Cette évo­lu­tion, cepen­dant, garde nombre de constantes humaines avec la supré­ma­tie de la force, les réseaux de domi­na­tion, l’exploitation des plus faibles, la résur­gence de reli­gions avec ses ana­thèmes, ses tabous, ses injonc­tions édic­tés par un clergé avide de pou­voir et de biens ter­restres.
On retrouve, dans le scé­na­rio de Pierre Bor­dage ses réflexions sur la dif­fé­rence, sur l’évolution des espèces, sur les mythes, leurs ori­gines et leurs effets sur les peuples.

Il faut saluer les des­sins d’Olivier Roman qui a su recréer des races ani­males en leur confé­rant une atti­tude humaine. La conjonc­tion entre huma­nité et ani­ma­lité est par­fai­te­ment ren­due. Il donne à ces faces ani­ma­lières la capa­cité d’afficher des expres­sions et de trans­mettre des sen­ti­ments. Il réa­lise une série de décors fort réus­sis, avec, dans ce pre­mier album, un retour vers un uni­vers rural.
Les cou­leurs de Cyril Vincent sont attrayantes et s’accordent par­fai­te­ment à l’atmosphère du récit, au monde dans lequel évo­lue cette micro-société.
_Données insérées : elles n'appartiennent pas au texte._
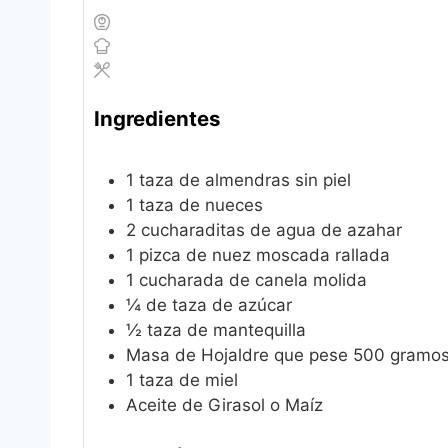
Ingredientes
1
taza de almendras sin piel
1
taza de nueces
2
cucharaditas de agua de azahar
1
pizca de nuez moscada rallada
1
cucharada de canela molida
¼
de taza de azúcar
½
taza de mantequilla
Masa de Hojaldre que pese 500 gramo
1
taza de miel
Aceite de Girasol o Maíz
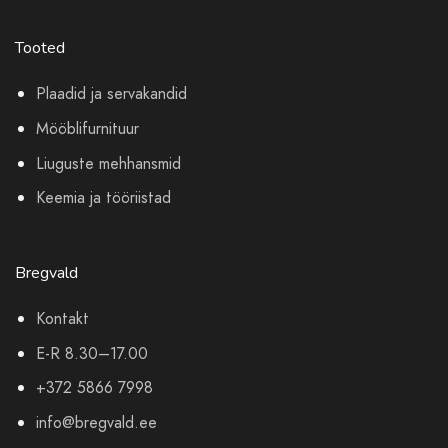
Tooted
Plaadid ja servakandid
Mööblifurnituur
Liuguste mehhansmid
Keemia ja tööriistad
Bregvald
Kontakt
E-R 8.30–17.00
+372 5866 7998
info@bregvald.ee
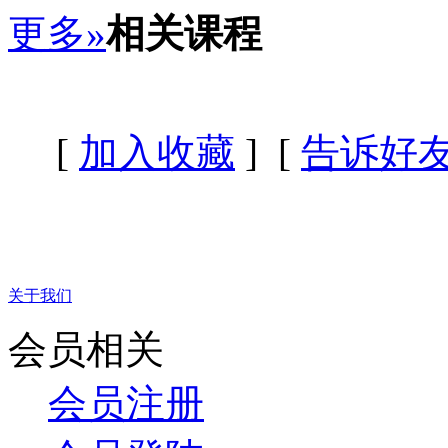
更多»
相关课程
[
加入收藏
] [
告诉好
关于我们
会员相关
会员注册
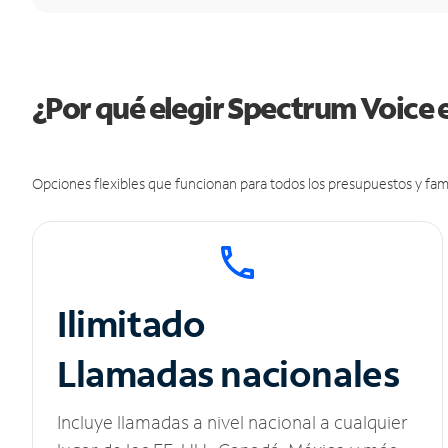
¿Por qué elegir Spectrum Voice 
Opciones flexibles que funcionan para todos los presupuestos y fami
Ilimitado
Llamadas nacionales
Incluye llamadas a nivel nacional a cualquier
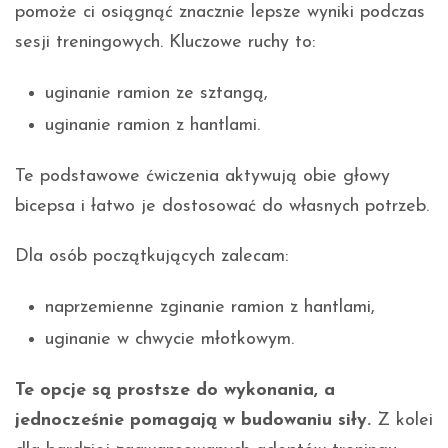
pomoże ci osiągnąć znacznie lepsze wyniki podczas
sesji treningowych. Kluczowe ruchy to:
uginanie ramion ze sztangą,
uginanie ramion z hantlami.
Te podstawowe ćwiczenia aktywują obie głowy
bicepsa i łatwo je dostosować do własnych potrzeb.
Dla osób początkujących zalecam:
naprzemienne zginanie ramion z hantlami,
uginanie w chwycie młotkowym.
Te opcje są prostsze do wykonania, a
jednocześnie pomagają w budowaniu siły.
Z kolei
Sans vou­loir dimi­nuer son talent de colo­riste, la mise en cou­leurs de la cou­ver­ture, par Claude Guth, est superbe.
Les Édi­tions Soleil réa­lisent là un album de belle fac­ture avec un titre gravé, en double page inté­rieure de cou­ver­ture, et un superbe crayonné. Ce pre­mier tome de la série reste très fidèle au roman et en res­ti­tue toute la force créa­tive et nova­trice, la beauté et l’humanisme.

serge per­raud

Pierre Bor­dage (scé­na­rio), Oli­vier Roman (des­sin), Cyril Vincent (Cou­leurs), Claude Guth (cou­leur de la cou­ver­ture), Les Fables de l’Humpur, tome 1 : “Les Clans de la Dorgne”, Soleil, coll. “Cherche Futurs”, avril 2013, 48 p. – 14,95 €.